Review of "Dreamland" (US title) / "Utopia" (original Australian title)

Brian Gongol

Detailed review


The obvious comparison is something like "The Office" or "Parks and Recreation", but the truth is that "Dreamland" is better than "The Office" and it's closer to "Arrested Development" than it is to "Parks and Recreation".

"Dreamland" skips the pointless and self-limiting office-romance angle that took over "The Office" and simply lets men and women work side-by-side in an office minus the tiresome Jim-and-Pam overtones. And good for them -- it permits the writers to sharpen what makes the main storyline funny.

And it's closer to "Arrested Development" than to "Parks and Recreation" not because of the setting (obviously), but because the writing is much denser -- layered with callbacks and perfectly lean dialogue that tell the story without relying upon the mock-documentary tactics like breaking the fourth wall. We see the lead characters get exasperated in their natural environment, rather than in one that involves the characters appearing to be aware that they are being watched. And by skipping the tropes of the mockumentary, "Dreamland" can be (and is) written as tight as a drum. One can watch it over and over and still be discovering new jokes on the third viewing that buzzed past the first two times. It's just that good.
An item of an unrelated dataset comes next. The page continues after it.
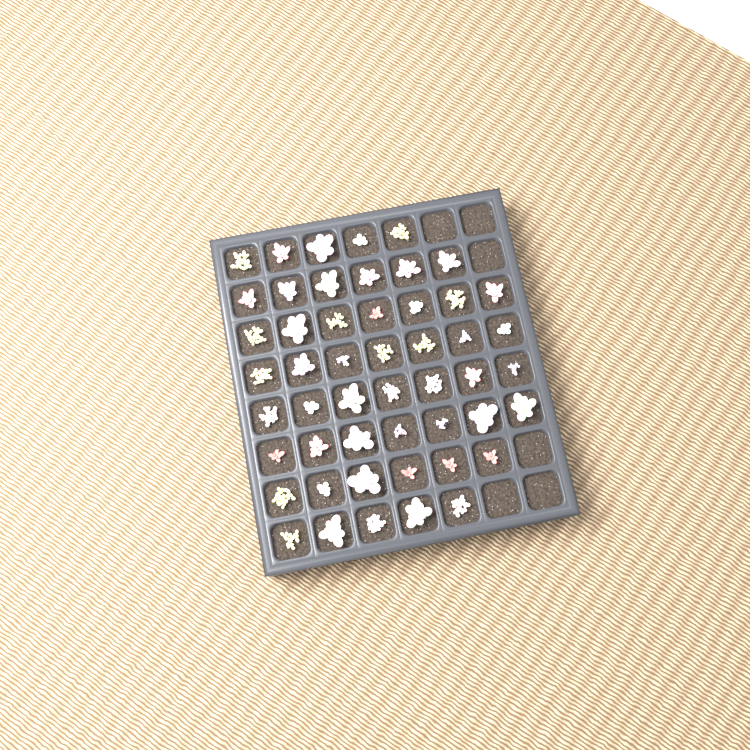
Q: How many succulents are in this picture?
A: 50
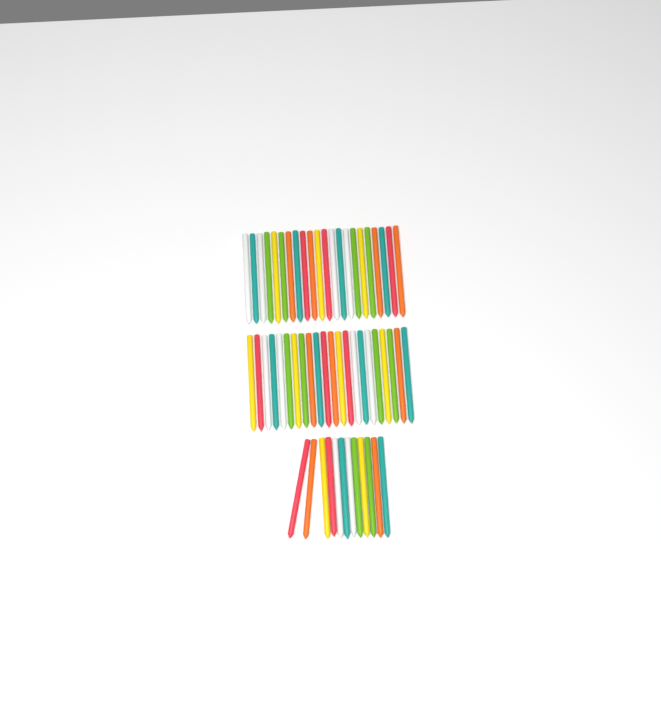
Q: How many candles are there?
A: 56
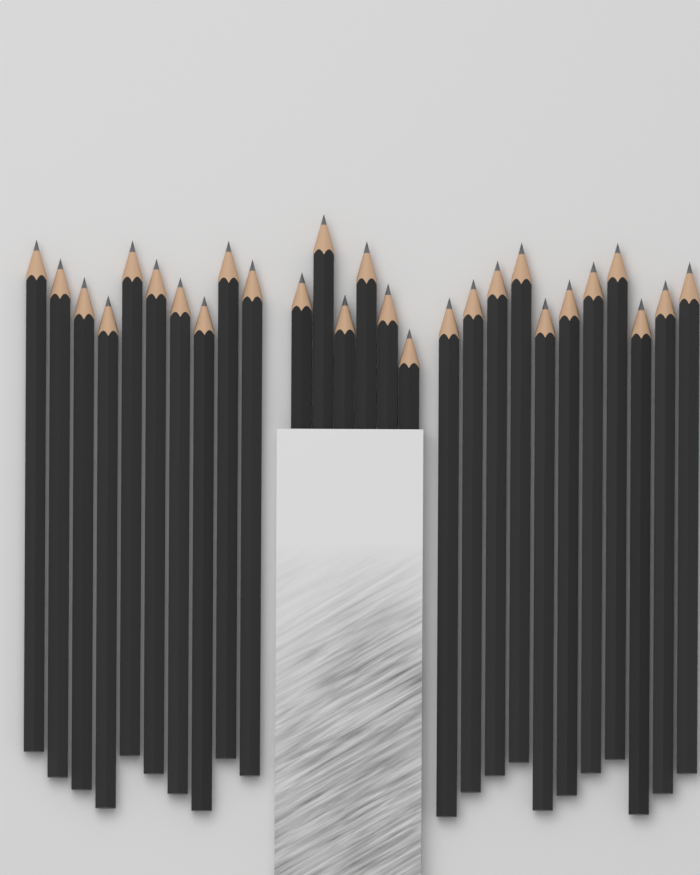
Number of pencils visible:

Moreover, "Parks and Rec" depended upon the foibles of an earnest-but-competent main character who is frustrated that other people don't share her vision and enthusiasm. It's a very funny show, and Amy Poehler and Nick Offerman are both brilliant comedic actors surrounded by a lot of very funny secondary characters. But "Arrested Development" was the story of one competent man (Jason Bateman as Michael Bluth) surrounded by (mostly) well-meaning idiots. In the case of "Dreamland", we get a government-type setting, but we also get two competent main characters surrounded by many well-meaning idiots -- and the idiots are mostly just as earnest as Leslie Knope, but frequently as incompetent and un-self-aware as Tobias Funke.


The timing is impeccable and the delivery is reminscent of "The West Wing" at its best -- too perfect to be real, but exactly right for the screen.

Production value

Clean and bright. Pleasant to the eye -- all of the dreariness is saved for the situations themselves, which are Kafkaesque in their brutality to the heroic main characters.

One-sentence summary

"Dreamland" is one of the sharpest-written shows ever to have graced the screen, giving the brilliant "Arrested Development" a run for the money.